The entire configuration process is managed through the Admin Console. Communication between servers is secured through SSH, and the solution works across physical hardware, virtual machines, and Docker-based deployments. 

From a business continuity perspective, this is arguably one of the most important architectural improvements ever introduced to the FileMaker platform. 

Scalability: Multiple SASE Processes 

Historically, FileMaker Server supported only a single SASE (Server-side Script Engine) process per machine. 

As solutions grew in complexity and API integrations became more common, this single execution engine increasingly became a bottleneck for high-volume environments. 

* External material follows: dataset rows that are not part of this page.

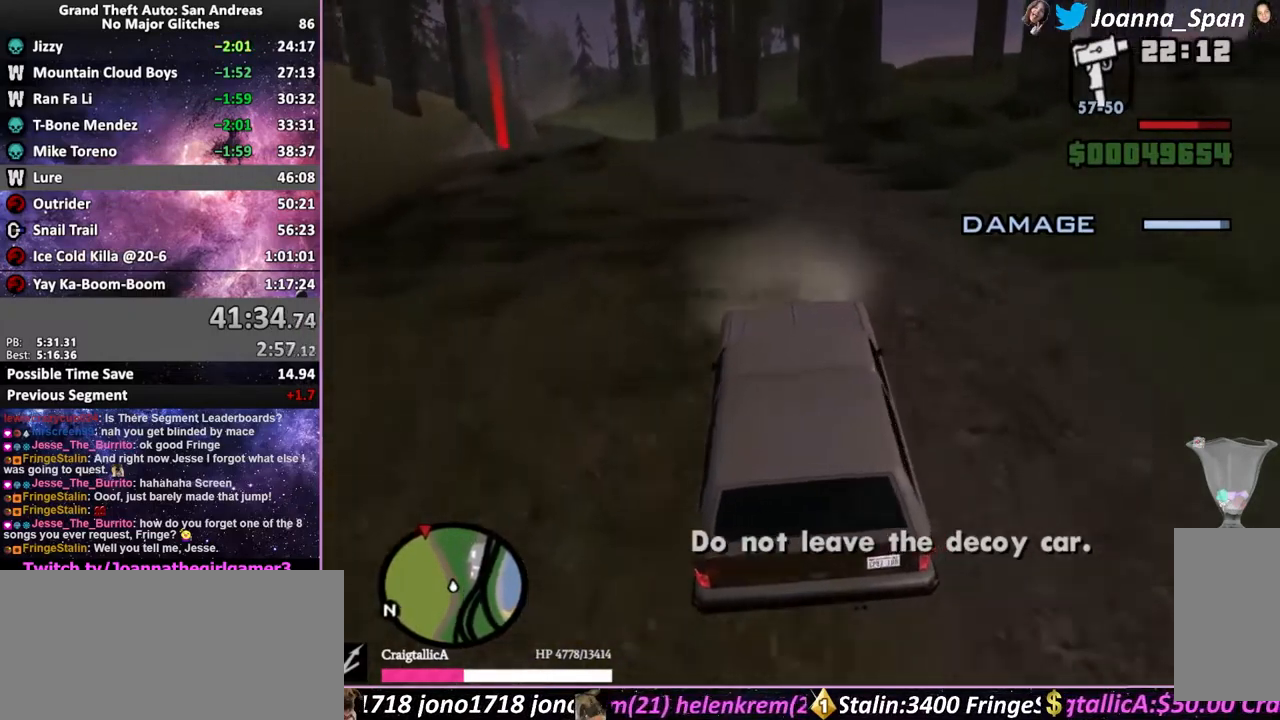
{"keys": ["w"], "mouse": [], "events": [[117, "a", "up"], [117, "f7", "up"]]}
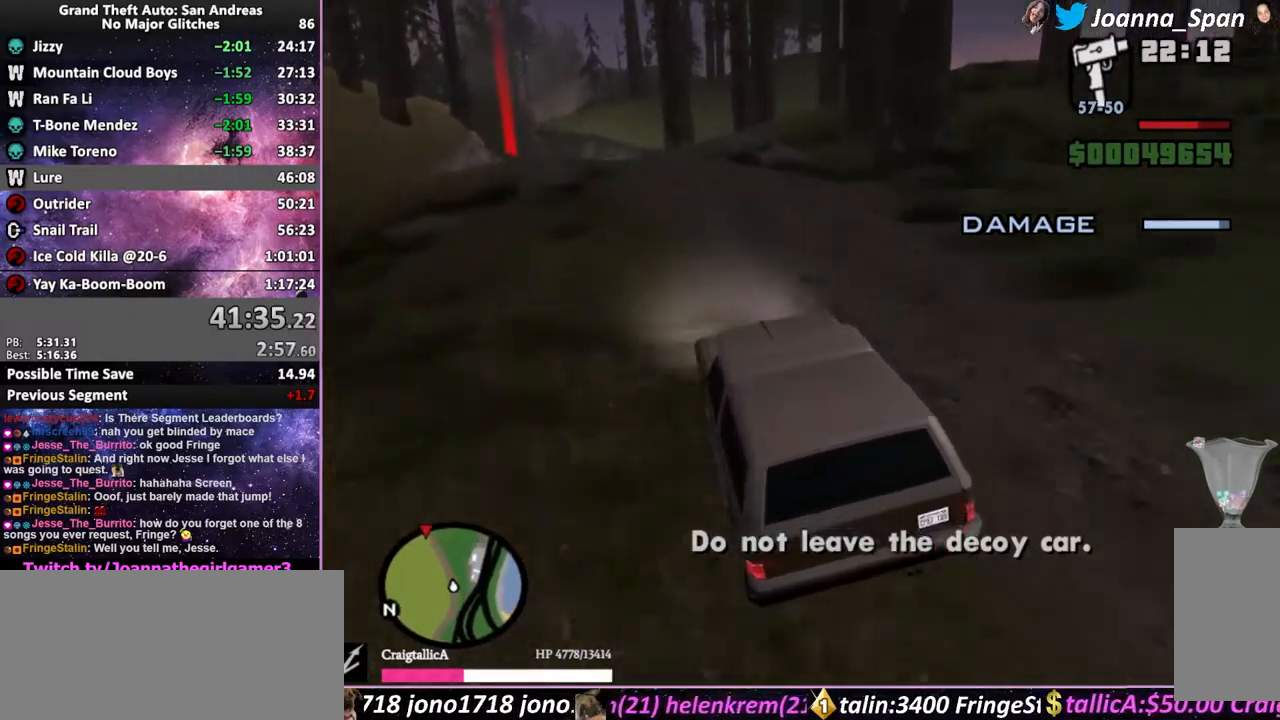
{"keys": ["w"], "mouse": [], "events": []}
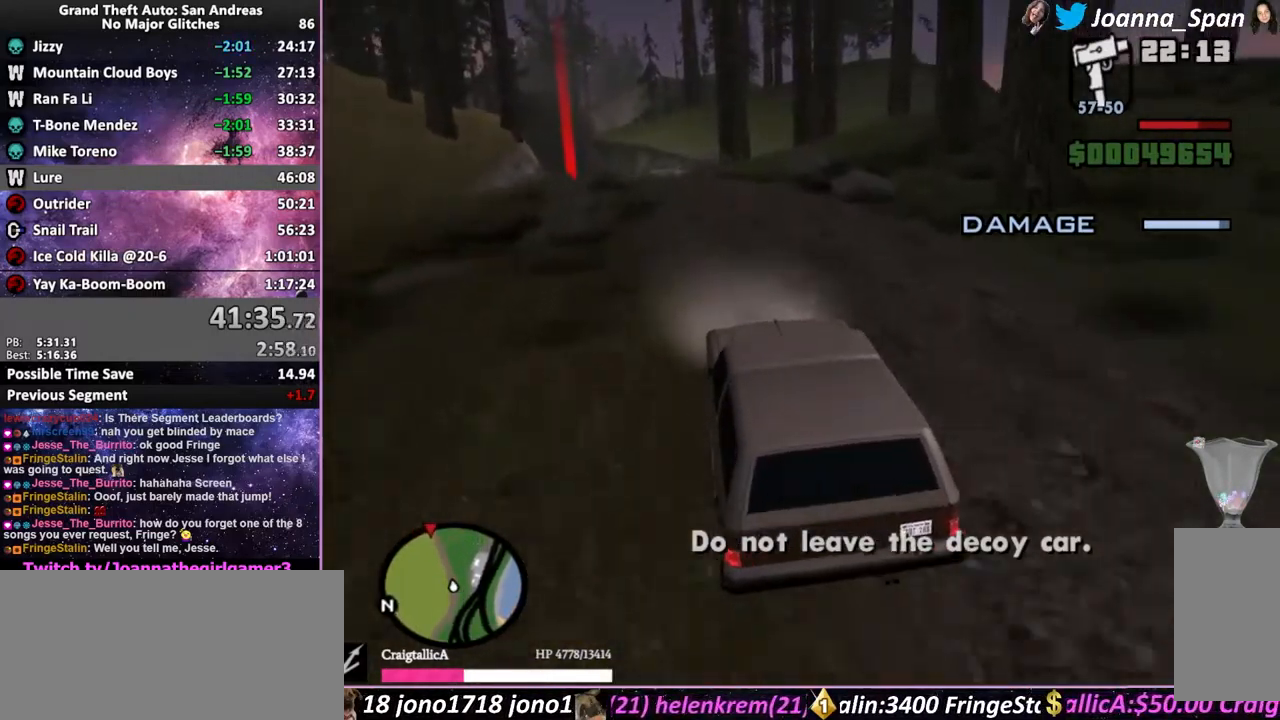
{"keys": ["a", "f7", "w"], "mouse": [], "events": [[433, "a", "down"], [433, "f7", "down"]]}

FileMaker Server 2026 introduces support for multiple SASE processes running in parallel on the same server. 

This allows server-side scripting workloads to be distributed more effectively, increasing throughput and improving scalability under load. 

While this feature will be particularly attractive to enterprise deployments and hosting providers, it can also reduce performance bottlenecks in busy mid-sized solutions that rely heavily on server-side automation. 

Security and Platform Updates 

A number of core libraries and platform components have been updated, including: 

  • libcurl  
  • OmniORB  
  • Node.js  
  • PDF Writer  
  • Vaadin  
  • Tomcat  
  • Wix  

In addition, Web Publishing now runs on JDK 21 instead of JDK 17. 

These updates may not seem particularly exciting to most developers, but they are critically important in enterprise environments where outdated libraries often become compliance and security concerns. 

Keeping infrastructure components current makes it significantly easier for organizations to satisfy internal security requirements and pass compliance reviews—an issue that can delay or even prevent deployments in larger organizations. 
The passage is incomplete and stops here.